Can LivingSocial Help Establish D.C. as a Tech Hub?

Ken Archer opines on whether proposed tax incentives being offered by D.C. to retain the corporate offices of website LivingSocial are a smart trade-off amongst a backdrop of sparse public resources.

1 minute read

April 30, 2012, 5:00 AM PDT

By Alesia Hsiao


D.C.'s mayor, Vincent Gray, has initiated a full-court press to retain the city's prized tech tenant, LivingSocial, and its 956 employees, by offering tax breaks of up to $32.5 million over 5 years. "One major rationale for giving tax breaks to tech companies is to create a "tech hub," a concentration of jobs, talent, and investment that leads more potential tech workers, entrepreneurs, and investors to choose to move to, start companies in, and invest in DC," states Archer.

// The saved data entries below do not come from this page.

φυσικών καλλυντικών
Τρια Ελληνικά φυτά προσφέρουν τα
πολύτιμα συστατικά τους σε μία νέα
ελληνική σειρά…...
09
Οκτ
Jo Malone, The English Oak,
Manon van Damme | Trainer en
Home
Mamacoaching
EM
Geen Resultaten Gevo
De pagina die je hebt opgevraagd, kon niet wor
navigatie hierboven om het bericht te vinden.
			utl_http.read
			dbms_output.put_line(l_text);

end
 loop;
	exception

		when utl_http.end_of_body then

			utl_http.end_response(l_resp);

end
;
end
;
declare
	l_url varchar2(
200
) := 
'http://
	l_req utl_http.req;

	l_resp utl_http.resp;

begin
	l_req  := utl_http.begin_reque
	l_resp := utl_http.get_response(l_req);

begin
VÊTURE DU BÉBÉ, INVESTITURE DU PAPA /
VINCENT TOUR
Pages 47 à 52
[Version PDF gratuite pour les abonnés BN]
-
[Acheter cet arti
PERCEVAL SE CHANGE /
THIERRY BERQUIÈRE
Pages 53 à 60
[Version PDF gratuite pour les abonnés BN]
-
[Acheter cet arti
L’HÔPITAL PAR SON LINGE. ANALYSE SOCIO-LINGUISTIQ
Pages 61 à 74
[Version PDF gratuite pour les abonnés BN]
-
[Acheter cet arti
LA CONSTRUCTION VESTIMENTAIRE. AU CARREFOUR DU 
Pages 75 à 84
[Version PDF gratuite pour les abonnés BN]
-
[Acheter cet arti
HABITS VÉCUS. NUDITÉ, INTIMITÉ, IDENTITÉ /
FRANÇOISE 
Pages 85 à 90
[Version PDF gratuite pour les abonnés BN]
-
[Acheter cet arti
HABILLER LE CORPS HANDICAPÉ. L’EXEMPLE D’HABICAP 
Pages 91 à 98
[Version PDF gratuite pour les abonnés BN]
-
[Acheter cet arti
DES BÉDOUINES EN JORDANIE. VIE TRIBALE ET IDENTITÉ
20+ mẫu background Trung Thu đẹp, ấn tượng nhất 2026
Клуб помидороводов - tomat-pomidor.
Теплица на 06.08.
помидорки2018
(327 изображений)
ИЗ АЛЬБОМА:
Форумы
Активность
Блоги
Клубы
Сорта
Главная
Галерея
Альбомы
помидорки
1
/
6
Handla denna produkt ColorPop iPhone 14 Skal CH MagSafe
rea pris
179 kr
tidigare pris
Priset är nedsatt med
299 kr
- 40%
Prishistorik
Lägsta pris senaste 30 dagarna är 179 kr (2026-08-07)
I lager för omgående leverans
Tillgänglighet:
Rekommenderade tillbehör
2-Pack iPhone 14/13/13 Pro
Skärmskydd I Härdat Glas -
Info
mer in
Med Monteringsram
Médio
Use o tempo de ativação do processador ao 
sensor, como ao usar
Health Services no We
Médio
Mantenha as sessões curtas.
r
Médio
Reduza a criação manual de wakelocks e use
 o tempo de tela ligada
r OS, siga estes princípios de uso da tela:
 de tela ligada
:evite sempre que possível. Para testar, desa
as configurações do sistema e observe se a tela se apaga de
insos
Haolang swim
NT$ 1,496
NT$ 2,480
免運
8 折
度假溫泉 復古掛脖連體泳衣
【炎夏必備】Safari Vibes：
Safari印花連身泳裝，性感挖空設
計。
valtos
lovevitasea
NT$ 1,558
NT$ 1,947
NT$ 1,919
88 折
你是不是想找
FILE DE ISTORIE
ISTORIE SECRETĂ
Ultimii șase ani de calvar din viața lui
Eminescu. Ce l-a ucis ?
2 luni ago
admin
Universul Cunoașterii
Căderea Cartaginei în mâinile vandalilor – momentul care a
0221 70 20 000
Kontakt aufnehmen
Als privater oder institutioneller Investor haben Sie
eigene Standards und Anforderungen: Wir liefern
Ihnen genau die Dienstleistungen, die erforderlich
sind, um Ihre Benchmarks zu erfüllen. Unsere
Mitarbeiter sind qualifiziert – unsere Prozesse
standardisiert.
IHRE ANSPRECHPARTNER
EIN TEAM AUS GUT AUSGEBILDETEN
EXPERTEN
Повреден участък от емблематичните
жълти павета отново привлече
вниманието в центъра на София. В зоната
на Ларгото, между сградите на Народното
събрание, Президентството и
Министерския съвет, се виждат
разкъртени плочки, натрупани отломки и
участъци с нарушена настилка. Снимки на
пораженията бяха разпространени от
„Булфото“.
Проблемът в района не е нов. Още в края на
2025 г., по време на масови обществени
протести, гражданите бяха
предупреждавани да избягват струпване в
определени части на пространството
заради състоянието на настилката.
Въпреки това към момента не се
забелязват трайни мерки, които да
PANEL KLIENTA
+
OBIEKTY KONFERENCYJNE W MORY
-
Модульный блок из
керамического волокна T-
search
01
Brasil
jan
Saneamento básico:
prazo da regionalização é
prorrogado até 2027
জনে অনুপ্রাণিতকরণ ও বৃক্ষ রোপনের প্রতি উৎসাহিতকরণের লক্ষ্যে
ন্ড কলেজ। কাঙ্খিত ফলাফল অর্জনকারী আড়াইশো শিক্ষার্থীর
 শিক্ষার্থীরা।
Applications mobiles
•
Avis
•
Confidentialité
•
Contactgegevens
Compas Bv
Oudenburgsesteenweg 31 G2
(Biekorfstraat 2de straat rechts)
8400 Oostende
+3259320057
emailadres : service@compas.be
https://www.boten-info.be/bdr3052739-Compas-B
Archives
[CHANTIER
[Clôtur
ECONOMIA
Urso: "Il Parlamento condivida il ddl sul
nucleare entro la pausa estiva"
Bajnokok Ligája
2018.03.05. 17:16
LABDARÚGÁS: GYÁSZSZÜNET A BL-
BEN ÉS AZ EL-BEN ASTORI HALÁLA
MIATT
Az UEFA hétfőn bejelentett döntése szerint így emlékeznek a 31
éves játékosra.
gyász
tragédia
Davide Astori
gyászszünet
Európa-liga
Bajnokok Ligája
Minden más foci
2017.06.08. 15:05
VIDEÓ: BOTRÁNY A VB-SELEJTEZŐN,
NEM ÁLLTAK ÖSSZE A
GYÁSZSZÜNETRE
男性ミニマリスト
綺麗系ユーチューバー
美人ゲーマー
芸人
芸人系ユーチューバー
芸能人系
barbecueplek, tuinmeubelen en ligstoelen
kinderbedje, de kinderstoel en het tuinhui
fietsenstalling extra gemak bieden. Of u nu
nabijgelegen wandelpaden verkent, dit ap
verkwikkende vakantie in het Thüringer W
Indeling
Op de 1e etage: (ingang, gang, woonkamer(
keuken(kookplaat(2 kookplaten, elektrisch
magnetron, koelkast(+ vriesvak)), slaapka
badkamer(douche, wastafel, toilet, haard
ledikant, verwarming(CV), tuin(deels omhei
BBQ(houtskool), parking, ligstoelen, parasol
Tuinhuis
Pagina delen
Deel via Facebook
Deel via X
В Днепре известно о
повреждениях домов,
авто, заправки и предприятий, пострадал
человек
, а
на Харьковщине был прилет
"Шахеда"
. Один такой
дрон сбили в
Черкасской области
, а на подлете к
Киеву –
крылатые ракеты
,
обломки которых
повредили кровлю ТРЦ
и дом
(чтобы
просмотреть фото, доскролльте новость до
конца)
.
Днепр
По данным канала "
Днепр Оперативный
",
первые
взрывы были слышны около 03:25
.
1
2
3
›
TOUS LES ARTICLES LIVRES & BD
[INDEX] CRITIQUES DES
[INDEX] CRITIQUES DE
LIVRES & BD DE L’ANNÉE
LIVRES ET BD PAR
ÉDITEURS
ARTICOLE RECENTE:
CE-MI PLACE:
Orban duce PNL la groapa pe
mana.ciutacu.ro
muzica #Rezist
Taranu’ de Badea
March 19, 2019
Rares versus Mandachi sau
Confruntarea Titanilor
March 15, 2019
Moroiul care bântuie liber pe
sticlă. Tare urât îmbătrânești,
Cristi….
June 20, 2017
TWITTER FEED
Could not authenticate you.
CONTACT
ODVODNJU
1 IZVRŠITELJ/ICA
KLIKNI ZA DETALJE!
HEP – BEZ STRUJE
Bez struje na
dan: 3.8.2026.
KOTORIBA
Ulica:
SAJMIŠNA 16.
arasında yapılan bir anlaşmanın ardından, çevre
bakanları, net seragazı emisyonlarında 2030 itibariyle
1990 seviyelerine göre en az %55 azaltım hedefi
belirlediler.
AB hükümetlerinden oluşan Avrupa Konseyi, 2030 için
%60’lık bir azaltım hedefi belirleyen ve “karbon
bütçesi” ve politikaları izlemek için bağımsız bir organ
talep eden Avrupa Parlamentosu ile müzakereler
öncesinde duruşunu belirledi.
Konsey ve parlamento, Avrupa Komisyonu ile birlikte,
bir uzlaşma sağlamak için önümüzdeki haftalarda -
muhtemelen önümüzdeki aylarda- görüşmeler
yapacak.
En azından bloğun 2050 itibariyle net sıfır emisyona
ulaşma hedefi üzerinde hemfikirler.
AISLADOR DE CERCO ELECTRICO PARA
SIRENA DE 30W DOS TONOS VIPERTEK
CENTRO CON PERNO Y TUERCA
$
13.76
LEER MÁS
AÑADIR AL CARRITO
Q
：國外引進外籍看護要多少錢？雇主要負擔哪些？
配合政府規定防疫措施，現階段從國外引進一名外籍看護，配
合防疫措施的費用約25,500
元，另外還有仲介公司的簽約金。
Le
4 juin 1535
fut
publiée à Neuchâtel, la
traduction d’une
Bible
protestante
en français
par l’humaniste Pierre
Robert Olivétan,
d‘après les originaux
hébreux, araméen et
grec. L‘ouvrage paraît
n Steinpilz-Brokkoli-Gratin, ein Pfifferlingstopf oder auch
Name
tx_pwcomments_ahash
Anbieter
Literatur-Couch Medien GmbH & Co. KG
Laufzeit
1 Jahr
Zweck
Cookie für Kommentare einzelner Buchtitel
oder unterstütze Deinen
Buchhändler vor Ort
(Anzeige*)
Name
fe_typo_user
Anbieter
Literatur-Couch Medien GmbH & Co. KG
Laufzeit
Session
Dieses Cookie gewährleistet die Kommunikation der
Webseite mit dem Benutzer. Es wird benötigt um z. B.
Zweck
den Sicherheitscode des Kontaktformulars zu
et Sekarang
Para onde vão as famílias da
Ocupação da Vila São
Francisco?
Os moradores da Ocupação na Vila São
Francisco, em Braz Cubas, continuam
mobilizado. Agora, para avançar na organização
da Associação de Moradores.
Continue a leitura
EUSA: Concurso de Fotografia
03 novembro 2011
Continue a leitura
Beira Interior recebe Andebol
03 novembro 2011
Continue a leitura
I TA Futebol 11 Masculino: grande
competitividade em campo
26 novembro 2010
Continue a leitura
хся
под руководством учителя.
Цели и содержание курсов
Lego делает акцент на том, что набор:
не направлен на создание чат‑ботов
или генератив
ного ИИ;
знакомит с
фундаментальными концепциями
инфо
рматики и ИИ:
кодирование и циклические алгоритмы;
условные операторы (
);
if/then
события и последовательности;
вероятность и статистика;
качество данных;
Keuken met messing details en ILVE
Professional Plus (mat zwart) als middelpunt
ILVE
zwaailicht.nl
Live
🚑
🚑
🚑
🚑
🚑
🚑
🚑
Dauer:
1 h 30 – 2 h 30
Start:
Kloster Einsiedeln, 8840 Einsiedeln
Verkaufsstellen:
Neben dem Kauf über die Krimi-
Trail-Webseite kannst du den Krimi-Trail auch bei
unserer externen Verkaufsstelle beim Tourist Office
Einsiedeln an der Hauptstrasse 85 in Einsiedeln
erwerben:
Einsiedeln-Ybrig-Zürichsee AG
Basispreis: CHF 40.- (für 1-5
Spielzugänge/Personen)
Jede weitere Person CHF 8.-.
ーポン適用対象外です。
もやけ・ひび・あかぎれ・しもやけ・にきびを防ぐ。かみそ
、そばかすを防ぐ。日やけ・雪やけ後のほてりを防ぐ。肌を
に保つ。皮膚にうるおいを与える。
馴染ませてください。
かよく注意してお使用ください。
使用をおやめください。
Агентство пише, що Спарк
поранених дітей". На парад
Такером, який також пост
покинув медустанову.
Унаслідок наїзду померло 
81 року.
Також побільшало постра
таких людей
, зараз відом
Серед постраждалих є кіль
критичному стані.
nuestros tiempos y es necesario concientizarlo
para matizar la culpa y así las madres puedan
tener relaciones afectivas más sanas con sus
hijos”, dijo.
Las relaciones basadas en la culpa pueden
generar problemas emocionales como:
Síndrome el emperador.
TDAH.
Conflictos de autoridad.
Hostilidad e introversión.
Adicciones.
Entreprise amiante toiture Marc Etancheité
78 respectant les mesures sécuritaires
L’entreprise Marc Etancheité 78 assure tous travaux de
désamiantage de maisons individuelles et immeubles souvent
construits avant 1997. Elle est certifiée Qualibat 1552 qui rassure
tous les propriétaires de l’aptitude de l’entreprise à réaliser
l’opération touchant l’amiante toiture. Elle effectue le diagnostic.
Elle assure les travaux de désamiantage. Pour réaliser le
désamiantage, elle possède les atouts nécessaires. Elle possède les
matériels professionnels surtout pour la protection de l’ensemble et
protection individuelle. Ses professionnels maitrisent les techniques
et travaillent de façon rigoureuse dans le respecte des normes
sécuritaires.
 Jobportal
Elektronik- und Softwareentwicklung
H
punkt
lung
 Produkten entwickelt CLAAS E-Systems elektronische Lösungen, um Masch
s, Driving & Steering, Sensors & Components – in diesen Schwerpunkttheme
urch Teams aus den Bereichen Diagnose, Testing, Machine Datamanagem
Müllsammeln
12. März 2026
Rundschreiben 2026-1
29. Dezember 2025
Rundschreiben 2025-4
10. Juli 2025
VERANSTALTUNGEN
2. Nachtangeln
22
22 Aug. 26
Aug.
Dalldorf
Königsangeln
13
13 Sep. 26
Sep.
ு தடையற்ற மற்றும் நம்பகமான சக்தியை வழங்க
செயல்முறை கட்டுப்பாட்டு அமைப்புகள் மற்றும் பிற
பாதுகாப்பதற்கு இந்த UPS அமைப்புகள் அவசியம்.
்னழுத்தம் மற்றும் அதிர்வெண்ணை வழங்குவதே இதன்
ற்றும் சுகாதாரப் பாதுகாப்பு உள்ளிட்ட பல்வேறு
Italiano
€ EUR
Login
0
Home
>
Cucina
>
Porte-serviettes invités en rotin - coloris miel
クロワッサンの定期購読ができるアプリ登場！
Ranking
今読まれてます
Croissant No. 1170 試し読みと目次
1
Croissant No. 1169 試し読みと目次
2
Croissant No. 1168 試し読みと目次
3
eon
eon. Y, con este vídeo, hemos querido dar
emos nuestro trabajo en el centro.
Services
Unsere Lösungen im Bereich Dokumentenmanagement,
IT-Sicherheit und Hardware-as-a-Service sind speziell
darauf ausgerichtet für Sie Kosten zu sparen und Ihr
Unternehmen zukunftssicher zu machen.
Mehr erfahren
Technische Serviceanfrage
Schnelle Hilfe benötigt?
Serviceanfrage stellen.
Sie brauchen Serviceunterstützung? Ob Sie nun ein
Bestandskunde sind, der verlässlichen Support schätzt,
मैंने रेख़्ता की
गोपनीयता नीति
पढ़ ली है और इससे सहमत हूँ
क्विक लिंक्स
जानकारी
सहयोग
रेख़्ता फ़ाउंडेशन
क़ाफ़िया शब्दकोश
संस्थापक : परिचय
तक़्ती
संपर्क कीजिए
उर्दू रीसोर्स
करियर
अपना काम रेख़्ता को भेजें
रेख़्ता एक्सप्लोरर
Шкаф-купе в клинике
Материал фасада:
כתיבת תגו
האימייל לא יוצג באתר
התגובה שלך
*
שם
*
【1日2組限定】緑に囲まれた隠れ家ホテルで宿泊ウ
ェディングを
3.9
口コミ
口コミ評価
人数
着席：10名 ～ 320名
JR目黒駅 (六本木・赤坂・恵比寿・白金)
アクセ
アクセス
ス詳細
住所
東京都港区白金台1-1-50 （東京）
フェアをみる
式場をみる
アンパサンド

"The proposed tax breaks reduce LivingSocial's property and income tax from 2015-2020 on a sliding scale based on number of DC residents employed. At least half of their employees must be DC residents for the tax breaks to kick in at all." The major caveat introduced by Archer is that the majority of LivingSocial's employees work in sales and copywriting, not in engineering, and therefore would not contribute to growing a tech hub.

Archer explains that in order for DC residents to benefit from the deal, the company bring two critical elements of all successful tech hubs: smart money and smart engineers. Neither of which appears achievable through the proposed deal.